There are no active companies retrieving, disassembling, and processing orbital hardware into usable materials at scale. Some early-stage concepts and research efforts are exploring material harvesting in orbit or Earth-based recycling of returned assets, but these are nowhere near operational maturity.
Whether these actors will eventually be Earth-based, space-based, or hybrid remains to be seen. But without them — without someone to actually take recovered objects and convert them into usable materials — circularity remains theoretical.
In-Orbit Service Providers: Connecting the System
Servicing providers represent one of the few truly active parts of the circular economy in space today. These are the companies building tugs, refuellers, inspection platforms, and end-of-life disposal systems — tools that allow satellites to be moved, upgraded, or safely removed.
They’re the connective tissue between other actors — enabling reuse by retrieving assets, extending lifespans through servicing, and transporting satellites to reprocessing or graveyard destinations.
As servicing matures, it may open the door to more ambitious circular models: swapping components, aggregating debris for return, or supplying orbital manufacturing with reclaimed materials. For now, they offer the strongest bridge between circular intent and circular action.
Insurers and Financiers: Shaping Incentives from the Shadows
Though less visible, the insurance and finance sector could prove pivotal in enabling — or blocking — circular innovation.
If insurers reward sustainable practice with lower premiums, and investors link financing terms to circular performance or risk mitigation, they shift the economics in a lasting way. These actors can help de-risk early investment in sustainability — or push unsustainable behaviour off the balance sheet altogether.
At present, these levers remain largely unused. But in other industries, sustainability-linked financing and insurance underwriting have proven powerful tools for change. There’s no reason space should be different.
Gaps and Emerging Roles
Even with these actors, the ecosystem is incomplete.
We are beginning to see standardisation efforts, such as the Earth-Space Sustainability Initiative (ESSI), which seek to embed shared principles and technical expectations across the sector. But more is needed.
Potential new roles might include:
- Transparency platforms to track satellite behaviour and compliance
- Auditors or certifiers to verify sustainability claims and performance
- Market coordinators for mitigation credits or circularity exchanges
- Public-private coalitions to build shared infrastructure and policy alignment
These aren’t fringe additions — they may be essential to bridging intention and implementation.
Circularity Is a Team Sport
Designing for circularity isn’t a matter of any one actor stepping up.

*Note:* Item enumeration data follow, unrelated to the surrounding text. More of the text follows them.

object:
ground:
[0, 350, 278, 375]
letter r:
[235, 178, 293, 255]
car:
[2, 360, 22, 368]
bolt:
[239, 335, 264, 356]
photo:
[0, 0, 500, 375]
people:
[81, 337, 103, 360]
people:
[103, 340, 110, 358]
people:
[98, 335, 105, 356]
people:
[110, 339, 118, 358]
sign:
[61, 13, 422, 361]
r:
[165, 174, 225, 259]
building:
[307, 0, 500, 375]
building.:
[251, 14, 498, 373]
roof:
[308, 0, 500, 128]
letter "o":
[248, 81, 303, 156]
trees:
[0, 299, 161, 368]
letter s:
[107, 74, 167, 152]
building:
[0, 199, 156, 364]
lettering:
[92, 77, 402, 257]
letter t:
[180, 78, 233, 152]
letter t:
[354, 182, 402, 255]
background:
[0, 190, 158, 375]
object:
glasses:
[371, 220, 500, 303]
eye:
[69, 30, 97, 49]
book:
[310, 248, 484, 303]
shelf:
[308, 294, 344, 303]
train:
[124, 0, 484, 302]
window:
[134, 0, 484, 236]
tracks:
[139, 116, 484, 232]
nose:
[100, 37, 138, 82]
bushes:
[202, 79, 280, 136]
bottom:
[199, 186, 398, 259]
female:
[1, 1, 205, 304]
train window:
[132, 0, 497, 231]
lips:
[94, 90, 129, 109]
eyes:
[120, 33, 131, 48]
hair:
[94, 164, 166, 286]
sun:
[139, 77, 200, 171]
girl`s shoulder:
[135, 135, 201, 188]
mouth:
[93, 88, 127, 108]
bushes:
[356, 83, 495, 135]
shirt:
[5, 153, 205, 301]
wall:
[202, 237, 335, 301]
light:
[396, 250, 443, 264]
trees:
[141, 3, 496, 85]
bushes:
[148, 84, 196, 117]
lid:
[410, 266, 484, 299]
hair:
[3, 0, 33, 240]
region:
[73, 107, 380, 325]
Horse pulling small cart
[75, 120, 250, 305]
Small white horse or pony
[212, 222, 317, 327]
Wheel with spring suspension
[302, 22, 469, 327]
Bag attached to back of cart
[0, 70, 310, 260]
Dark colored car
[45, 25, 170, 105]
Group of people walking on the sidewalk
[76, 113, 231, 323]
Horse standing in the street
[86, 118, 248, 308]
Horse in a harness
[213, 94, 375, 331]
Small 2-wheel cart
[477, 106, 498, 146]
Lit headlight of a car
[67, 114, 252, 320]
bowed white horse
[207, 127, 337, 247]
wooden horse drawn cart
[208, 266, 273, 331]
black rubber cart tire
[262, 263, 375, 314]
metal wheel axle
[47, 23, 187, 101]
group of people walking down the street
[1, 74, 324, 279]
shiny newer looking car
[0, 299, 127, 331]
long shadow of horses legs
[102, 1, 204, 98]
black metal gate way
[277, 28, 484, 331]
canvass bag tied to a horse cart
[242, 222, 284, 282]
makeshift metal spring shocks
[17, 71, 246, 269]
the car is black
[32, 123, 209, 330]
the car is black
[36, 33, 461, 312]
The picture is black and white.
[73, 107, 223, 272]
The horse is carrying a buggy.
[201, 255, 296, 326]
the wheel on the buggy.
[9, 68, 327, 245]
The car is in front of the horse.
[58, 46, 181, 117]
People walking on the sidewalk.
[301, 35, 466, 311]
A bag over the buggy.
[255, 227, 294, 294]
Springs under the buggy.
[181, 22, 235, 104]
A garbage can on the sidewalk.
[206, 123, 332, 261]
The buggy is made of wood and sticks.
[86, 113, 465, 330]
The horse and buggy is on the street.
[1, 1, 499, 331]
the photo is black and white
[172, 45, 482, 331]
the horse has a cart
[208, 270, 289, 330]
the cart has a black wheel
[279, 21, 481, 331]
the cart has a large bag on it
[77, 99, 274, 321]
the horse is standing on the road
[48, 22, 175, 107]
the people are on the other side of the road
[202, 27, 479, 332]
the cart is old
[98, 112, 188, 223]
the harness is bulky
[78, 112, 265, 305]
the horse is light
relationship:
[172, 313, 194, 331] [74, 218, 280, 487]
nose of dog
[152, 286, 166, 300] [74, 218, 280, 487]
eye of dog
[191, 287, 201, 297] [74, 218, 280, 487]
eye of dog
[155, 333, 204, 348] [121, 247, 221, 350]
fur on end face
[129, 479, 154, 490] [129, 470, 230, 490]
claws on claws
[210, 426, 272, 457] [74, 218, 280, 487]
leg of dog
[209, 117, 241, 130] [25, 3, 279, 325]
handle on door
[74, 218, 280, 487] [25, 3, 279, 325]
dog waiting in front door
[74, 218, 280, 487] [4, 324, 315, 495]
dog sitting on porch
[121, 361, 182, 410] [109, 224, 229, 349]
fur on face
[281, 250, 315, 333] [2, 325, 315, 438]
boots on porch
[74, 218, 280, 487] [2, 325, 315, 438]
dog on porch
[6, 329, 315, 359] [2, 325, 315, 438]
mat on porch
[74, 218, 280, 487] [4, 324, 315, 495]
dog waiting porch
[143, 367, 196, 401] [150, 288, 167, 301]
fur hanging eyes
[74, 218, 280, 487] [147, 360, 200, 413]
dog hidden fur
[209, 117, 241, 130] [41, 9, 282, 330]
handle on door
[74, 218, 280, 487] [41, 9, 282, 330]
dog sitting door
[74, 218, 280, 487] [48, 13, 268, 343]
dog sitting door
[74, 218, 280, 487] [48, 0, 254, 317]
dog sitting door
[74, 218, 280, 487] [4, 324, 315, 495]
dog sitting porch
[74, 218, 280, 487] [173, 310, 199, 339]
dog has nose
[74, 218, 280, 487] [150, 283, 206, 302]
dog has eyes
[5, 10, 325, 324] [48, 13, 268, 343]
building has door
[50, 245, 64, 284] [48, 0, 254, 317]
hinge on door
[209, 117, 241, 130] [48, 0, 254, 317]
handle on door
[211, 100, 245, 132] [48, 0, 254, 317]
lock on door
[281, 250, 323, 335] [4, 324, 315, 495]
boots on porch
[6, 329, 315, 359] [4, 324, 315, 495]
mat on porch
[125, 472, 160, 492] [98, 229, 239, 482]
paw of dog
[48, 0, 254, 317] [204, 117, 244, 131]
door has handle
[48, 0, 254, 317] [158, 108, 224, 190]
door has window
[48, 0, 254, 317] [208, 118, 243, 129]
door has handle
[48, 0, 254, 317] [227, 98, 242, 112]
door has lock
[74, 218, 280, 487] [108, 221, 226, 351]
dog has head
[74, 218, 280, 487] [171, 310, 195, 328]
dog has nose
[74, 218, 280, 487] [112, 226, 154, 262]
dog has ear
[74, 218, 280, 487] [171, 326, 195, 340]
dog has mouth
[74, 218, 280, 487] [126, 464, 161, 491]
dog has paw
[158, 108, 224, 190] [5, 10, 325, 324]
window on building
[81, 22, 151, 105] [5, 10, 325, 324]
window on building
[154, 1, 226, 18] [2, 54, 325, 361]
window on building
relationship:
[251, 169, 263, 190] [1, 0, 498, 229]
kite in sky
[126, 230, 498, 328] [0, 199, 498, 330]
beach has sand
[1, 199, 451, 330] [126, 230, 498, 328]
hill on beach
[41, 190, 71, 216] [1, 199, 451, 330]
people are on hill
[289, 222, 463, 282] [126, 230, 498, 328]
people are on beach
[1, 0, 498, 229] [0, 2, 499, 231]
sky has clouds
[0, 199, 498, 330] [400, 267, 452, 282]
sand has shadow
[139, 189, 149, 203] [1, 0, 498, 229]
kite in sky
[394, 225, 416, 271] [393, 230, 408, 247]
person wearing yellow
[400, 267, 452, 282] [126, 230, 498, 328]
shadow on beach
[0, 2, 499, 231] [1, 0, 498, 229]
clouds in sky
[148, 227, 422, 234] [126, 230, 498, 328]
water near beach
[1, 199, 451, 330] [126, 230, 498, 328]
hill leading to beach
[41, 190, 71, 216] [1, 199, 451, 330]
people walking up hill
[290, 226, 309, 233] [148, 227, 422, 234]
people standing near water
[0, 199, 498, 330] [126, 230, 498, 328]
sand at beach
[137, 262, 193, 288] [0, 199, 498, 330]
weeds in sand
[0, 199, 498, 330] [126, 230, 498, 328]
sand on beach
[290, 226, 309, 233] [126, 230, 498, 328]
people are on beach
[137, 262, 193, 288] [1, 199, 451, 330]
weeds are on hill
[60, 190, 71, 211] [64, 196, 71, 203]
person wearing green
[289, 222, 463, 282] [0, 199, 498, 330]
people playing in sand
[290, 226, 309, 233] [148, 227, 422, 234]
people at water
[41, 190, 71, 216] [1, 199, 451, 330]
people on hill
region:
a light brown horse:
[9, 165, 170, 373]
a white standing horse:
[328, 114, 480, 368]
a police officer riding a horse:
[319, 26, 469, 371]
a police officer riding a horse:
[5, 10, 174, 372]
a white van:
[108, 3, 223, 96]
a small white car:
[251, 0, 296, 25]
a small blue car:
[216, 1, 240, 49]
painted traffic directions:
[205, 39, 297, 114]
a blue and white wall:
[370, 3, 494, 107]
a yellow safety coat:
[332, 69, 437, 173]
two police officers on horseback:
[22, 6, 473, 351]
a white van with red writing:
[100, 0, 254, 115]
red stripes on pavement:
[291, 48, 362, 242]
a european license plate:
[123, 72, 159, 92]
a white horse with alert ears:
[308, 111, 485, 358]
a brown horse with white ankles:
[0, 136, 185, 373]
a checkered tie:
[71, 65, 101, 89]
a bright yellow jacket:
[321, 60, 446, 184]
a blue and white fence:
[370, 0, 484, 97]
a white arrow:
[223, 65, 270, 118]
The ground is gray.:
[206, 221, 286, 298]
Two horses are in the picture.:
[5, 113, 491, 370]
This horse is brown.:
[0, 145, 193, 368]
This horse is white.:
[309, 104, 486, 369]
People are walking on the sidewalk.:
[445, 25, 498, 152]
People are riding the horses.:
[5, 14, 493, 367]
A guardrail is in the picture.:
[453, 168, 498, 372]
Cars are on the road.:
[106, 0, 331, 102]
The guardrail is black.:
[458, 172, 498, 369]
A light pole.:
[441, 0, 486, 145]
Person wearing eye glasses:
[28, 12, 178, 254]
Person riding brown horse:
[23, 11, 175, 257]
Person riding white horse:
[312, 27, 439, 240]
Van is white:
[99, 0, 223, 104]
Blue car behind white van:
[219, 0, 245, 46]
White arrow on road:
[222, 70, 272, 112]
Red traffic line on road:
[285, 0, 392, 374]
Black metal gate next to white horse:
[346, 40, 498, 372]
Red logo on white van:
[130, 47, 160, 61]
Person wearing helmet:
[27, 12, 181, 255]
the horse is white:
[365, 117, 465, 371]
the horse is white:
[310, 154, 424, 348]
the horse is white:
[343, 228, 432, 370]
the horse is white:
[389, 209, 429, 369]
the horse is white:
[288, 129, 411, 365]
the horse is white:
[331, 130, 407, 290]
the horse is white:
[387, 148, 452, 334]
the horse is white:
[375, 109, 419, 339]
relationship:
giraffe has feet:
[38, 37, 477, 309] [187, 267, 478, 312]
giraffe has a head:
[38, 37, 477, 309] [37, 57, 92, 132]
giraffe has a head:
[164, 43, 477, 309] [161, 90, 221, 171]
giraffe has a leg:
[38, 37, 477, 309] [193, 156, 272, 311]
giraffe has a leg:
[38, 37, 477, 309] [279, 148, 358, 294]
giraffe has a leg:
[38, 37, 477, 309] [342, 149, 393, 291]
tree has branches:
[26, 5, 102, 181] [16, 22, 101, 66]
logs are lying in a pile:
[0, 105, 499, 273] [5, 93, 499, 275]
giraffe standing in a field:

It’s a matter of alignment — of regulators creating pressure, manufacturers and operators embedding new norms, service providers making recovery feasible, and investors rewarding sustainable behaviour.
We can’t assume that innovation alone will get us there. Business models, rules, roles, and incentives all need to shift — not radically, but intentionally.
The future of orbital infrastructure depends on this coordination. Without it, even the most advanced technology risks becoming just another object in the growing crowd.